Children crave and thrive on just “being” with their parents and playing. There is no agenda, no pressure, and no distractions. It is simply being present with your child and engaging in an activity that is led by them. This sounds so simple but why is it so rare to experience this? Mainly because we are so tired. Our patience and energy runs thin after all our “doings” of the day and the last thing we want to do is play with the kids. But missing out on this time is also missing out on some of the most important connecting moments.
Playing is a natural ability children possess. Playing allows children to assimilate things they learned throughout the day into their brains, it activates their imagination and the right hemisphere of the brain which is critical at this age, helps with social and emotional developments, and it allows them to process positive and negative experiences they have had throughout the day. It is said that a child that does not play is not a child at all. The importance of play for children cannot be underestimated.
So why should a parent engage in play with their child? After all, children play by themselves, with their friends, siblings, and babysitters. Isn’t that enough playing? Why does a parent also need to play?
Playing with your child can provide the deepest form of connection into their world. You are able to share with them the experiences that they find most important and relevant without even having to talk about it. How many times have you asked your child “how was your day honey? What did you do?” only to be met with a blank stare or “I don’t know”? Children are notorious for not answering questions in regards to how their day went. Yet, play with them and you may receive a very different response. You may find yourself knowing exactly what happened in their day.
There is, however, an important distinction to be made here and that is the importance of child-led play and not parent-led play. In child-led play you allow your child to lead. You are an observer and participate as the child allows. This is critical because this type of play is not familiar to most parents and therefore not practiced. Here are the basics of child-led play and how to incorporate it into your daily lives:
1. Set up a period of time such as 20-30 minutes where you will not be interrupted and your child will have your undivided attention. Giving it a special name like “(your child’s name)’s special time” will give it even more meaning for your child.
2. Express to your child that during this special time, they are in charge and can choose to play whatever they want. Of course set appropriate limits if it is something unsafe but otherwise it should be fair game.
3. Allow the child to lead in the play. Don’t direct what happens next, what color to choose, what the name of the character is, or anything else unless the child directs you to choose. Remember that this is their special time in the day to call the shots and helps to empower them in their abilities to take responsibility, make choices, and use their creativity.

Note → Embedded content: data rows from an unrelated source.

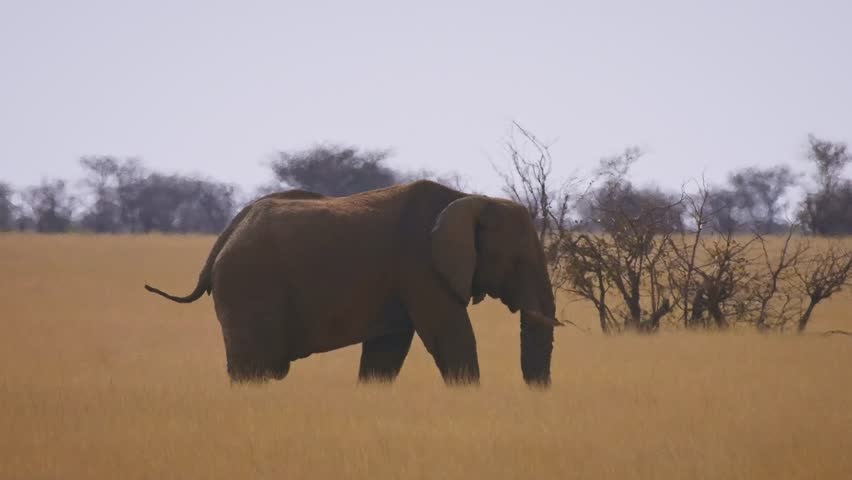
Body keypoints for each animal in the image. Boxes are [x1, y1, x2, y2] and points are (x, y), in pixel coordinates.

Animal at [144, 180, 562, 387]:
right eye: (516, 262)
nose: (534, 395)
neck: (471, 199)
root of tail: (227, 234)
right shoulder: (420, 266)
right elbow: (450, 335)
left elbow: (387, 349)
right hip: (249, 285)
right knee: (254, 367)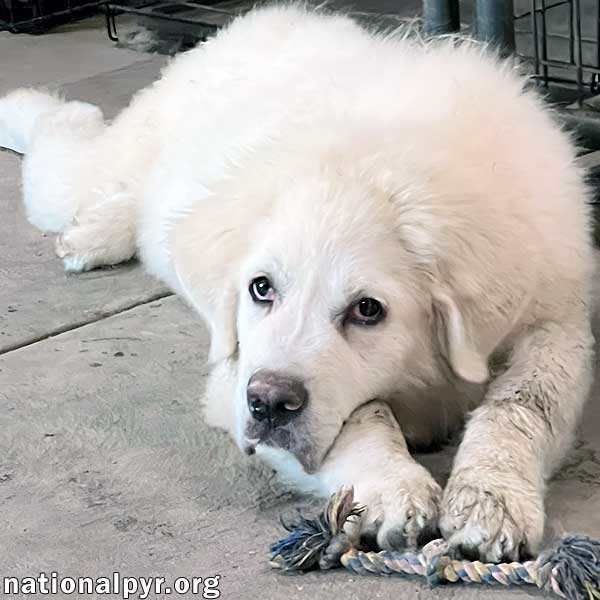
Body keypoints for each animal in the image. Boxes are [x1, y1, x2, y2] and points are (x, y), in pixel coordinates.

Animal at [0, 5, 592, 564]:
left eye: (368, 310)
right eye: (261, 289)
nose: (267, 404)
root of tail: (247, 23)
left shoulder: (559, 317)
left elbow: (524, 402)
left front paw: (491, 498)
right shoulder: (232, 374)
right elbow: (362, 415)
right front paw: (388, 488)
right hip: (87, 174)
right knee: (67, 142)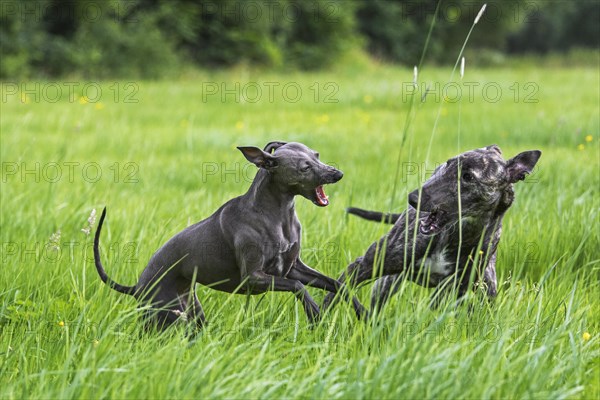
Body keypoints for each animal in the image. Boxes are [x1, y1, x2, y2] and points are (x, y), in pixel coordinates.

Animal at [94, 142, 366, 330]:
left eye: (316, 155)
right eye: (304, 167)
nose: (337, 174)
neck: (278, 215)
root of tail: (136, 286)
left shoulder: (293, 268)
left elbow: (339, 284)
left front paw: (363, 312)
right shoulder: (254, 278)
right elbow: (299, 288)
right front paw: (315, 312)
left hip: (191, 313)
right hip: (162, 317)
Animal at [326, 145, 540, 316]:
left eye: (468, 176)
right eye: (447, 164)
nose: (413, 199)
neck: (456, 235)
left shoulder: (452, 289)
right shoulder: (365, 265)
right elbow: (334, 292)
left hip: (486, 289)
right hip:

4. Simply observe and reflect the themes they play. This special time is not a time to teach right vs. wrong, good vs. evil, morality or social norms. This is a free time that allows a child to freely express their inner conflicts, struggles, and impulses without judgment, fear, or constrictions. In every moment of a child’s life, they are learning about the expectations parents and society places on them. But during this one half an hour of the day, they are free! Free from all the constraints and directions. Free to express what they really feel and to process it. Only by processing it can they heal from it. This is probably the part that most parents struggle with because it goes against what we are taught is “good parenting” and what parents tend to do in everyday life. But again just try your best and you will find it gets easier.
5. Most importantly: Have fun! Laugh, giggle, make a mess. Release your inner child and just watch the magic unfold with your child.
Hopefully this will come in handy as a wonderful way to connect or re-connect with your child. The techniques I have described are a condensed version of child-led play therapy. Play therapy does wonders in healing children with trauma, grief or any other unresolved issues and is a technique I have employed in my practice for the past 8 years.